Vanderbilt celebrated National Voter Registration Day with a historically large voter registration drive on Tuesday, Sept. 22, with more than 170 students attending the event at Vanderbilt Stadium, according to the Office of Active Citizenship & Service.
Between 11 a.m. and 6 p.m. CDT, volunteers checked participants in on the football field and walked individuals through TurboVote, an online voter registration platform, with multiple QR codes available to connect participants to additional resources.
The drive was hosted by the student organizations Black Student Athlete Group (BSAG) and Vandy Votes as well as Vanderbilt Athletics and the Dean of Students Office.
“We were having a lot of conversations dealing with what we can do, because we saw everything on the news,” Vice President of BSAG senior Cameron Robinson said. “How we can not only make people aware but actually do something that puts some action behind our words.”
After BSAG reached out to Vandy Votes over the summer, the two groups worked with Vanderbilt Athletics to move previously planned small-scale drives into one school-wide event on the football field. About 60 volunteers turned up throughout the day, with 146 individuals requesting voting assistance through TurboVote according to Office of Active Citizenship & Service advisor Meagan Smith. Robinson also said that dozens more attendees were able to access resources including paper ballots, absentee ballots and other information.
“It was better than what we expected, especially because we knew going in that the numbers weren’t going to be up in the thousands because of COVID,” Robinson said. “As far as the hard work and everything that we put into it—with it being student-led—I think that it was great. We set a record. So we’re making history during COVID.”
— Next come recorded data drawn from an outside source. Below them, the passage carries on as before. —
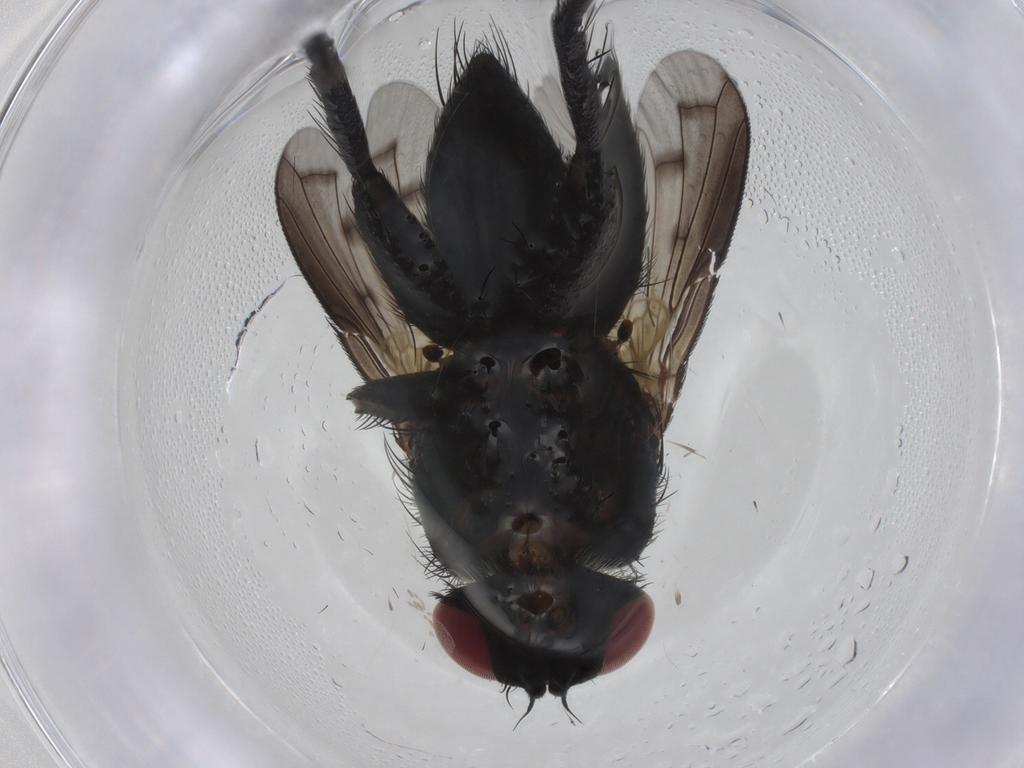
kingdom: Animalia
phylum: Arthropoda
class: Insecta
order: Diptera
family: Tachinidae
To account for social distancing guidelines, attendees were required to register for a 20-minute time slot in advance and use contactless check-in. Inside the stadium, all participants strictly followed Vanderbilt’s COVID-19 policies, with tables spaced along the length of the field to promote physical distancing.
“I think [the event] was pretty good,”first-year Ashley Fang said, who registered to vote for the first time at the event. “It’s obviously following the COVID guidelines and social distancing. [The volunteers were] really helpful in making sure everything was clear, and they had all the information that we needed.”
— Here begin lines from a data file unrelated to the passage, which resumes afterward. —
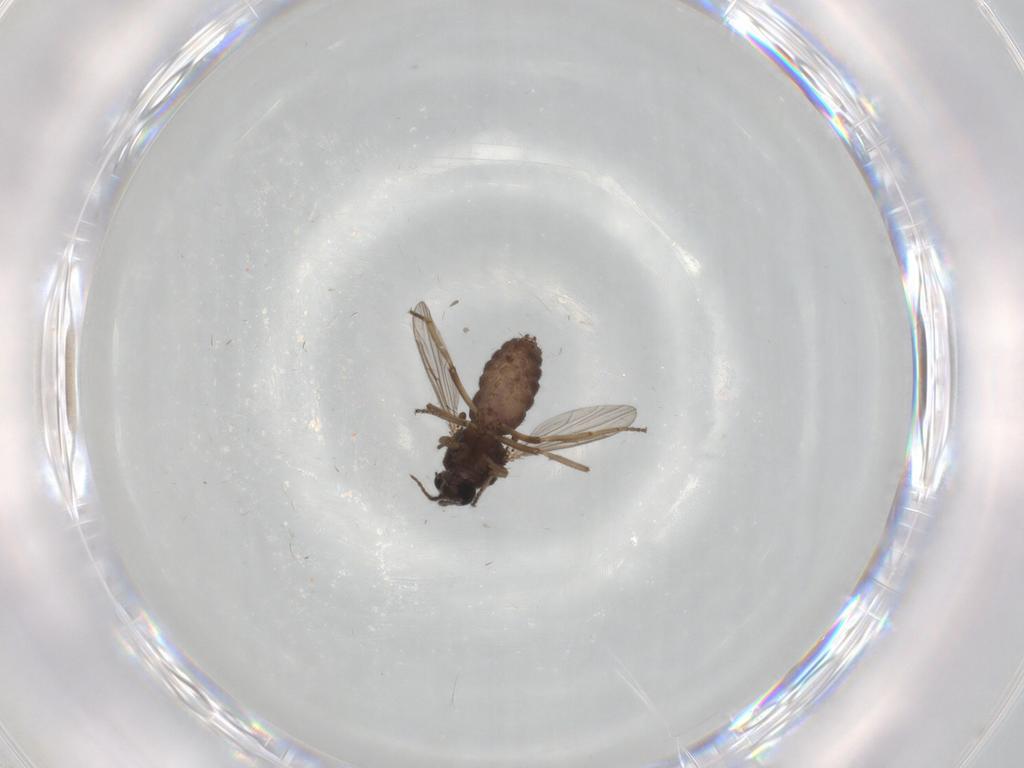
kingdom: Animalia
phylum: Arthropoda
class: Insecta
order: Diptera
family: Ceratopogonidae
The event allowed students to register both for the first time as well as update registration from another state, offering students a straightforward path to participate in local politics.
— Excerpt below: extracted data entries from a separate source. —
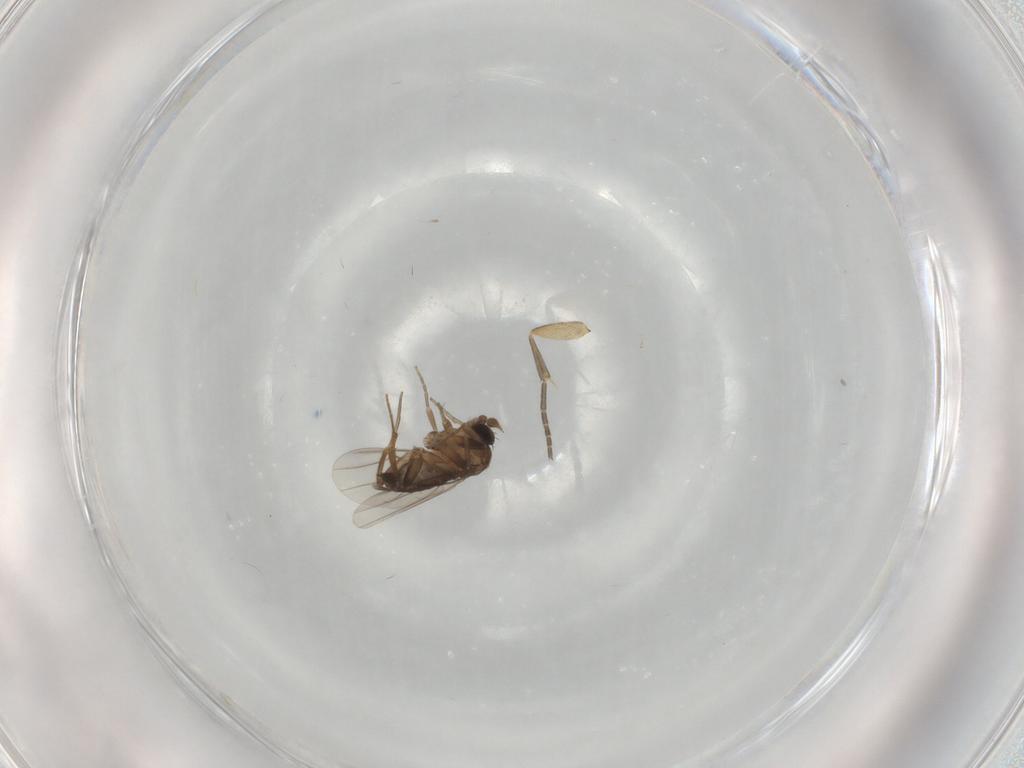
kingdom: Animalia
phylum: Arthropoda
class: Insecta
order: Diptera
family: Phoridae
“The mass of information that’s online is hard to sift through,” sophomore Bleu Gray said. “[The event] went really smoothly and answered a lot of my questions like transferring my voter status over to the state of Tennessee.”
In 2018, 64.5 percent of eligible Vanderbilt students were registered to vote, more than two percent less than the national average for institutions. The same year, 37.7 percent of students actually voted. For Robinson, Lavey and their co-hosts, the registration drive was only a step in a longer journey to eliminate as many hurdles as possible in students’ voting processes and increase local voter turnout.
“Our ultimate motivation is to empower the student vote and get as many students registered and aware of what that looks like, whether they want to do that in their home states [or] in Tennessee,” Vandy Votes co-president junior Frances Lavey said.
With the registration drive completed, Lavey, Robinson and others will continue working to help Tennessee voters with early and absentee voting. The BSAG will also be continuing their initiative, Operation Lift Every Voice and Vote, and will be shifting their focus from registration to education and transportation as the election approaches.
“Our goal this year is to create an environment of civic engagement and an environment of everybody being involved and trying to empower and enfranchise as many of our students and student populations as possible,” Lavey said.